You may note that, as is true of all phenomena that cannot perceive the future, this probability does not change depending on how many steps remain to be taken in the random walk. The probability of a lead change at position 7 is 20/128 regardless of whether the walk will terminate after 8 steps, 800 steps, or 80,000,000 steps.
(The reason for this is that all walks of at least 7 steps begin with 7 steps, and only those steps are relevant to whether a lead change occurs at step 7. There are 128 possible 7-step walks. There are 20 possible 6-step walks which end at 0. This means there are 40 possible 7-step walks which reach 0 at step 6, but only half of them feature a lead change – the other half involve the side that was leading at step 5 reestablishing their lead.)
So consider one random walk of 100 steps and another one of 200 steps. Your stupid claim is that the probability of a lead change occurring at step 197 of the 200-step walk (“near the end”) exceeds the probability of a lead change occurring at step 99 of the 200-step walk (“in the middle”).
But the probability of a lead change at step 99 of the 200-step walk is exactly equal to the probability of a lead change at step 99 of the 100-step walk. You would have us believe that this exceeds the probability of a lead change at step 49 of the 100-step walk.

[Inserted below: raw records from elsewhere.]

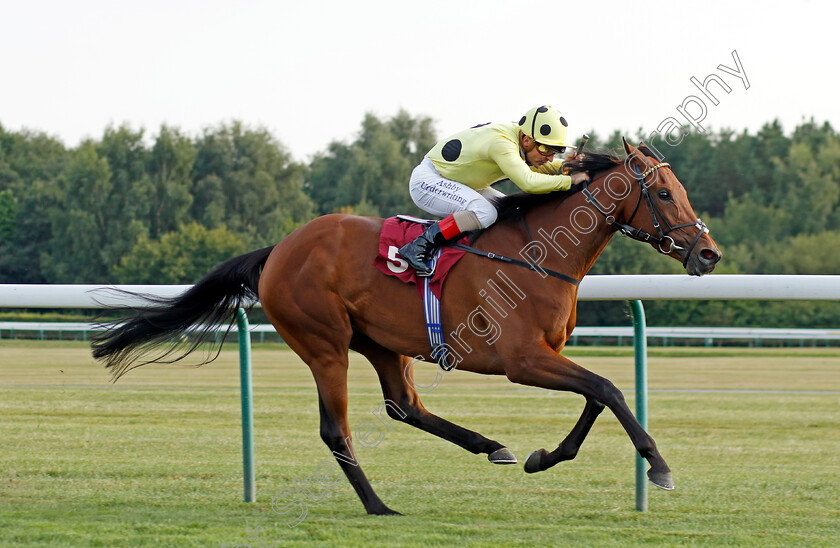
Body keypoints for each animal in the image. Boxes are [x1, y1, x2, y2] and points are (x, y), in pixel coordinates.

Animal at [92, 137, 720, 512]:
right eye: (665, 193)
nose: (707, 254)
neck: (539, 252)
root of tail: (279, 249)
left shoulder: (548, 354)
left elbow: (596, 394)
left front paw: (545, 456)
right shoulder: (521, 360)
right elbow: (608, 389)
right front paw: (660, 467)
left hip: (380, 342)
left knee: (405, 406)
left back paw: (490, 446)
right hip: (325, 344)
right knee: (337, 429)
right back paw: (377, 505)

For this to work, it must be the case that the probability of a lead change at position n+1 increases with n. It does not do this; it seems safe to say that this probability is strictly decreasing in n. (If you ignore the even positions.)
¹ Where C(n,k) is the combination function, C(n,k) = n! / [k!(n-k)!]. As a special case, the probability of a lead change occurring at index 1 is 1.
I don’t understand this model. To my mind:
1. We have a prior estimate of the team’s quality, which is quantified as a winning “percentage” (permillage?) of 0.340.
2. We have a sample of performance from the team, with a realized winning percentage of 0.067.
3. We want to know what the realized winning percentage will be at the end of the season.
It seems crazy to model the answer to (3) as a linear combination of (1) and (2). That isn’t how winning percentages are calculated! I feel that additional steps must be necessary:
I. We have a prior estimate of the team’s quality;
II. We use a performance sample to adjust our estimate of the team’s quality;
III. We use that adjusted estimate to predict winning percentage over all, and only, the games that have yet to be played;
IV. We use the performance sample to predict winning percentage over the games that have already been played;
V. We combine (III) and (IV) to predict the overall winning percentage.
The performance sample feeds into our result in two very different ways. If we take the approach in the post, won’t our model be invalid for use on any team that isn’t “a little more than a third of the way through the season”?
I have an idea for making posts like this more accessible. You estimate a lot of equations, but only provide the *code* for estimating them, not the equations themselves. This would be difficult for someone unfamiliar with rstanarm or R to follow. I think adding the equations in the following style would make such posts much easier to understand:
A ~ N(B, σ_A).
B ~ N(C + D + E, σ_B)
σ_A ~ …
“ I have no idea whassup with Memphis. The quick generic answer is that the regression model is crude, and bettors have other information not included in the regression.”
Ja Morant missed the first 25 games of the season due to a suspension.